=== WORK INSTRUCTIONS ===
Reproduce the lines below exactly. Skip images.

=== PROVIDED ENTRIES ===
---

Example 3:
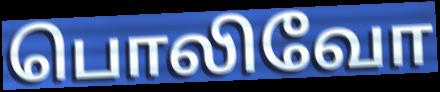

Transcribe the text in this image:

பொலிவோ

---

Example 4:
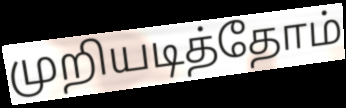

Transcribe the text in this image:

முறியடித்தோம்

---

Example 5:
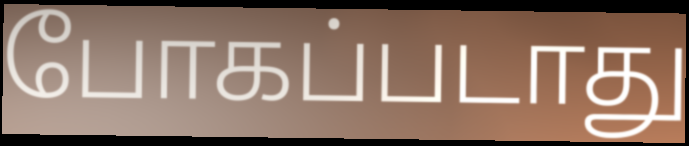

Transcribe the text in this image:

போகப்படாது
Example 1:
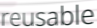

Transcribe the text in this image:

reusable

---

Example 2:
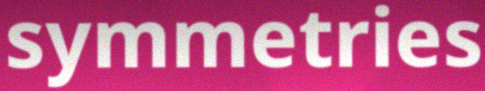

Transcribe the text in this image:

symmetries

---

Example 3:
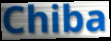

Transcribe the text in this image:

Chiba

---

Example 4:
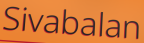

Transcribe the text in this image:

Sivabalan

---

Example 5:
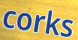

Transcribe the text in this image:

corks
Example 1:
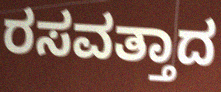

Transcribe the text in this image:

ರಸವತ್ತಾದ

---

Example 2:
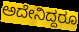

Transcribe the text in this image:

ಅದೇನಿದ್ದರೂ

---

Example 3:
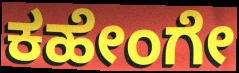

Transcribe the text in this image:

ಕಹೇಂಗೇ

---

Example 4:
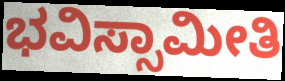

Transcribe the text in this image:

=== EXERCISE SOLUTION ===
---

Example 3:

Transcribe the text in this image:

பொலிவோ

---

Example 4:

Transcribe the text in this image:

முறியடித்தோம்

---

Example 5:

Transcribe the text in this image:

போகப்படாது
Example 1:

Transcribe the text in this image:

reusable

---

Example 2:

Transcribe the text in this image:

symmetries

---

Example 3:

Transcribe the text in this image:

Chiba

---

Example 4:

Transcribe the text in this image:

Sivabalan

---

Example 5:

Transcribe the text in this image:

corks
Example 1:

Transcribe the text in this image:

ರಸವತ್ತಾದ

---

Example 2:

Transcribe the text in this image:

ಅದೇನಿದ್ದರೂ

---

Example 3:

Transcribe the text in this image:

ಕಹೇಂಗೇ

---

Example 4:

Transcribe the text in this image:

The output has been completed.